● **EXERCISE DIRECTIONS**
Keep writing the article about the push to rename a downtown Chicago street, picking up right after its last sentence.
------ READING TEXT
What makes this campaign more than just another online petition is that it has found a foothold inside city government. Democratic Alderman Brendan Reilly, whose ward includes the downtown area where the tower sits, has introduced an ordinance to advance the renaming through the city’s official process.

That step matters. A petition, no matter how many signatures it collects, has no legal force on its own. An ordinance introduced by a sitting alderman is the mechanism that turns a popular idea into something the City Council can actually consider, debate, and vote on. It moves the conversation from social media into the chambers where street names are formally decided.

What It Would Take to Become Official

For now, nothing has changed, and the street sign isn’t coming down tomorrow. Renaming a street in Chicago is not a simple flip of a switch. A change like this would require approval from the mayor and the full City Council before it becomes official. That is a high bar, and there is no guarantee the proposal clears it.

Honorary and ceremonial street designations are common in Chicago, where brown honorary signs dot intersections across the city. But a full, official rename of a high-profile downtown thoroughfare carries more weight and tends to draw more scrutiny, especially when the address belongs to a building owned by a sitting president’s company.
------------
------ ROWS
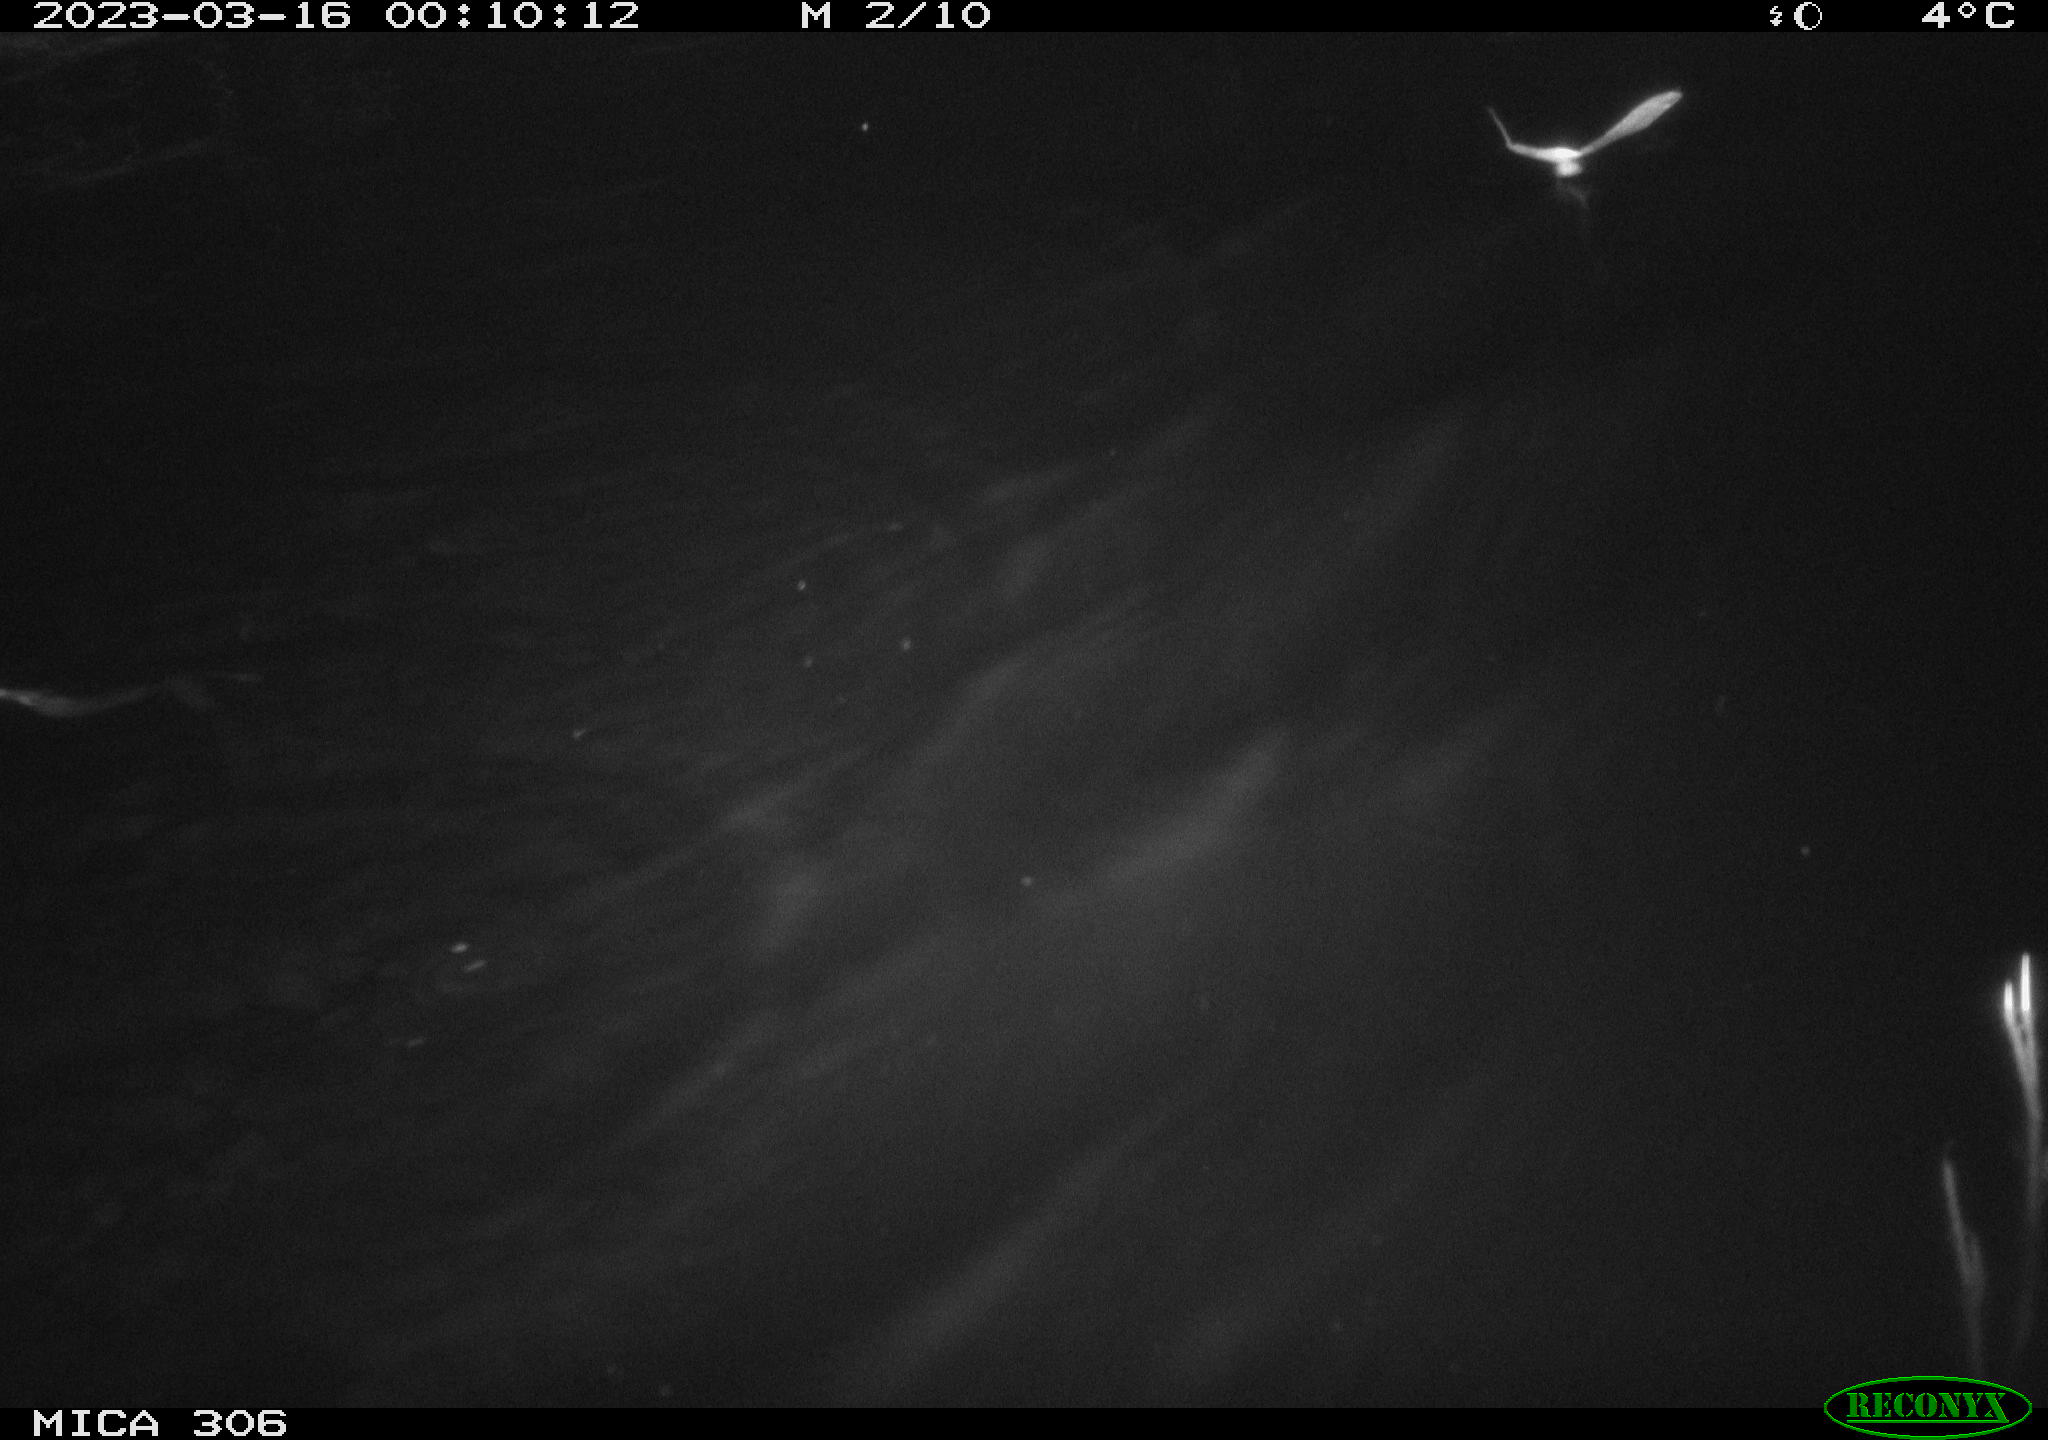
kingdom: Animalia
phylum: Chordata
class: Mammalia
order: Rodentia
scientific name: Rodentia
------------
● **ANSWER BELOW**
Why Chicagoans Are Behind It

The appeal of the idea is easy to understand. Obama built his political career in Chicago, represented Illinois in the U.S. Senate, and still has deep ties to the city, where his presidential center is taking shape on the South Side. For the petition’s supporters, naming a downtown street after him is both a tribute and a pointed statement aimed at the property that bears Trump’s name in massive letters.

Forcing one of Trump’s signature buildings to carry Obama’s name on every map, every piece of mail, and every street sign is a symbolic jab that has clearly resonated. The petition’s rapid climb past 20,000 signatures shows there is real public energy behind it, even if the political path remains uncertain.

What This Means for Chicagoans

Street names are one of the few civic decisions where ordinary residents can directly shape the look and identity of their city. This effort is a reminder that those decisions ultimately run through elected officials, who answer to the people who put them in office. Whether the rename happens or not, the campaign has turned a piece of Chicago pavement into a national talking point and a test of how much weight a grassroots push can carry at City Hall.